BINOMIOS

Los binomios son la fórmula protocolaria del pensamiento fácil. Los hay elegantes y sugestivos, como la oposición entre la literatura ingenua y la literatura sentimental que hace Schiller; altisonantes, como lo apolíneo y lo dionisiaco de Nietzsche; sofisticados como lo lisible y lo scriptible de Roland Barthes o la broad (thin) description de Clifford Geertz; y hay binomios oportunos u oportunistas –todo depende de cómo se mire– que se aplican a casi a cualquier cosa, como lo frío y lo caliente, de Lévi-Strauss. Y por supuesto no faltan los binomios bobos: como la oposición entre sociedades sólidas y líquidas propuesta por Zygmunt Bauman y que, como era previsible, tiene un éxito inmenso hoy en día, como todo lo que se parezca a un slogan publicitario.

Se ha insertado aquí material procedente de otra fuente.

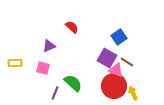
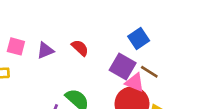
red semicircle: (72, 27) -> (80, 48), moved
pink square: (43, 68) -> (16, 46), moved

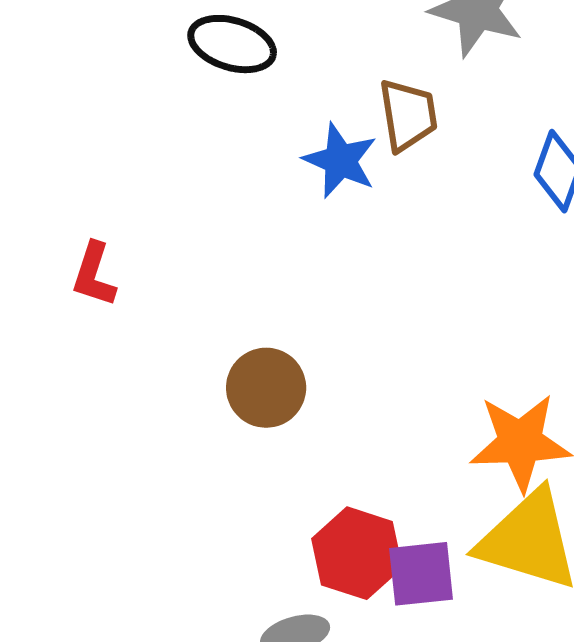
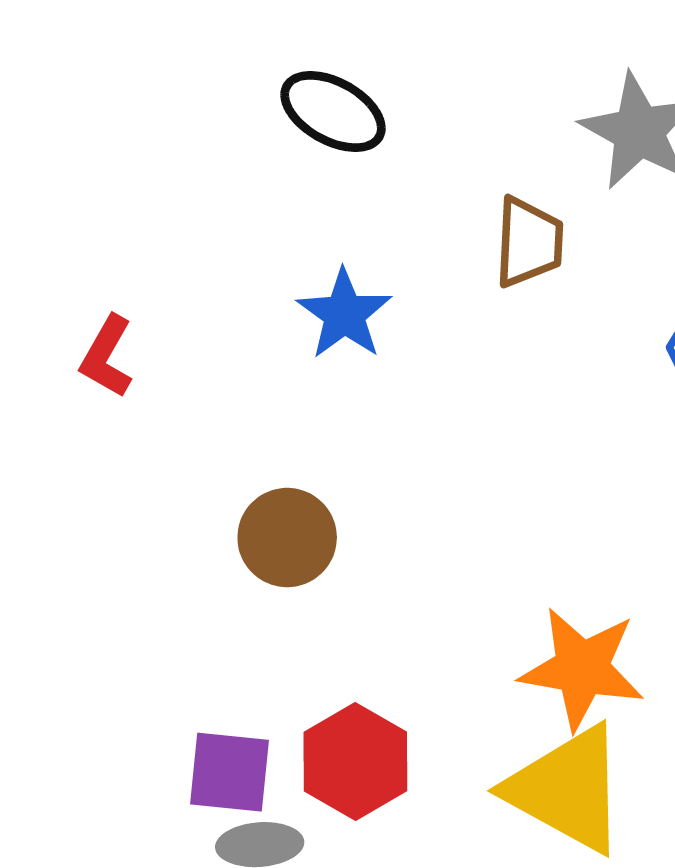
blue star: (340, 161) -> (344, 314), moved
purple square: (421, 574) -> (229, 772), moved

La tensión entre contrarios da a quien la detecta la ilusión de que ha entendido algo, como ya se deja ver en el contraste entre el yin y el yan, pero esa sensación engañosa oculta una trampa trascendental, que está impresa en el binomio cuando se lo emplea con fines hermenéuticos: su figuración, su profunda e insoslayable naturaleza retórica, que hace a los términos opuestos, en última instancia, perfectamente intercambiables entre sí, aunque sólo fuera porque uno siempre es la versión especular del otro. Cualidad –dicho sea de paso– que suscita otro cliché que es habitual encontrar allí donde se usan binomios: lo del “juego de espejos”, que es todo un estilema de la sanata.

Mantengámonos atentos, pues, y nunca olvidemos que los binomios dan mucho que hablar, pero de conocimiento, nada.